The best twenty bucks we spend every year is on our residential parking permit. Annually, we’ve religiously trekked to the Philadelphia Parking Authority offices at 30th & Market to renew our permit, fulfilling the annual program of forgetting to send the renewal back in the mail in a timely fashion. This year, as the clock struck June, we once again found ourselves needing to visit the PPA, in an effort to avoid the dreaded ticket for overtime parking with an expired residential permit.
So off we went to those familiar PPA offices, license, registration, utility bill, and checkbook in hand, eager to get this thing over with for another year. Imagine our surprise when the person at the building’s front desk told us that the PPA had moved out two weeks earlier, to a new customer service office on the other side of town! And then we remembered a post from last month, when we told you that a retail space underneath a dank garage on 8th Street between Arch and Filbert, was getting renovated. And we remembered that a couple of commenters suggested that the PPA customer service office would be moving there. And then we realized that we weren’t going to make it across town before the office closed. And then we were sad.
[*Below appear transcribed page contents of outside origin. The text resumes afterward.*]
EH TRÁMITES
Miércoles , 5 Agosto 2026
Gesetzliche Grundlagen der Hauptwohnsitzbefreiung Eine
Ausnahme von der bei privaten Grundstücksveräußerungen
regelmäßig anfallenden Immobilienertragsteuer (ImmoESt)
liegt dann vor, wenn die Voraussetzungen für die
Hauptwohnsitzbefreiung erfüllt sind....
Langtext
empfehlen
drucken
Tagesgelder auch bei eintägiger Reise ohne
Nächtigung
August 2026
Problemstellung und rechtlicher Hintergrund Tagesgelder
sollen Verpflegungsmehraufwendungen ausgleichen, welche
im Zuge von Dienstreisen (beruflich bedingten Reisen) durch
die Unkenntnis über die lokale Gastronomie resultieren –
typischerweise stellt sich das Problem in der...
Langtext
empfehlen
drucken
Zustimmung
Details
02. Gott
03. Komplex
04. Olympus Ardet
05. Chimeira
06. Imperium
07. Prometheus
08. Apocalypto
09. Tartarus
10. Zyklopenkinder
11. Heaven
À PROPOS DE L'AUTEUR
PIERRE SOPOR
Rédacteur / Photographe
After avoiding a ticket for another couple of days, we finally made our way to the new PPA customer service office, and were reminded of just how horribly this PPA garage has held up over the years (not to say it was nice when it opened). But according to Inga Saffron, it seems that better times are ahead for this truly wretched structure which replaced dozens of handsome buildings when it was built back in the 1960s. In an article in the Inquirer last week, Saffron tells of plans from the PPA to dramatically improve this building, which currently “resembles a prison entrance.” They’ve hired a team of O’Donnell & Naccarato and Wallace Roberts & Todd to create a series of improvements to both augment the building’s facade and make the 8th Street underpass less terrifying for pedestrians.
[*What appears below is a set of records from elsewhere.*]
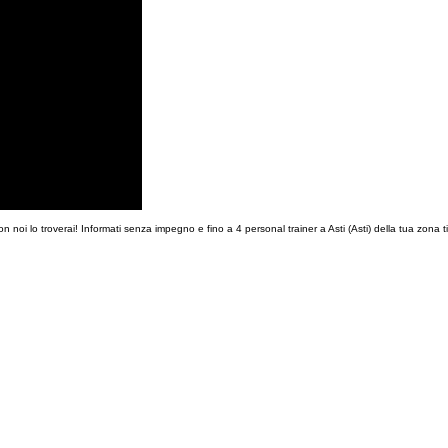
on noi lo troverai! Informati senza impegno e fino a 4 personal trainer a Asti (Asti) della tua zona t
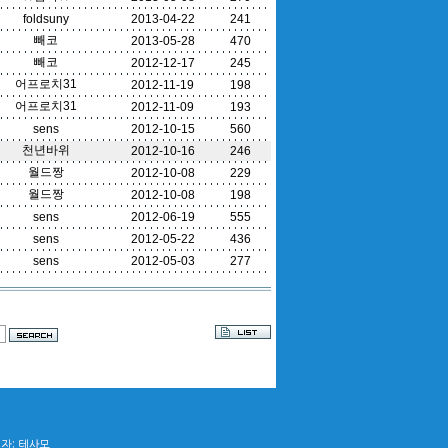
foldsuny
2013-04-22
241
빼코
2013-05-28
470
빼코
2012-12-17
245
어프로치31
2012-11-19
198
어프로치31
2012-11-09
193
sens
2012-10-15
560
천년바위
2012-10-16
246
월드짱
2012-10-08
229
월드짱
2012-10-08
198
sens
2012-06-19
555
sens
2012-05-22
436
sens
2012-05-03
277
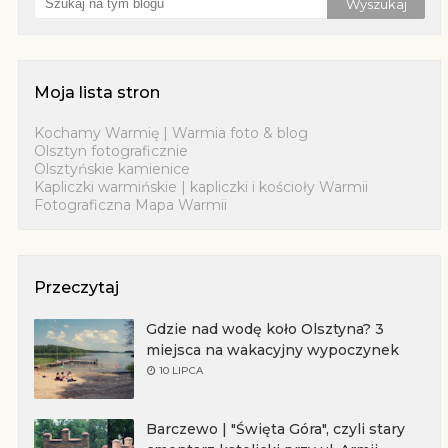
Moja lista stron
Kochamy Warmię | Warmia foto & blog
Olsztyn fotograficznie
Olsztyńskie kamienice
Kapliczki warmińskie | kapliczki i kościoły Warmii
Fotograficzna Mapa Warmii
Przeczytaj
Gdzie nad wodę koło Olsztyna? 3
miejsca na wakacyjny wypoczynek
10 LIPCA
Barczewo | "Święta Góra", czyli stary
Concepts like improved lighting, nicer materials, better retail tenants and a farmer’s market are some of the ideas being thrown around for the underpass. Whether these ideas and more will result in people willingly walking down here is certainly an open question, but we admire the effort being put into it nevertheless.
For the northern facade, look for “veils of metal mesh and glass” with screening made of glass louvers. In theory, this glass would reflect the sun during the day and the interior lighting of the garage at night. On the southern facade, plans call for a combination of metal mesh and greenery. Both additions would represent a tremendous upgrade over the building’s current appearance.
It’s truly wonderful to see the proceeds from our parking tickets going toward improving this prominent structure, seen by countless tourists on a daily basis. And the better news is that this only represents a first step, with the PPA talking about plans to renovate several other downtown garages in the coming years. Hopefully, this movement will pick up some momentum, and other downtown garage owners will follow their lead, improving unattractive parking garages and improving the look of Center City for decades to come.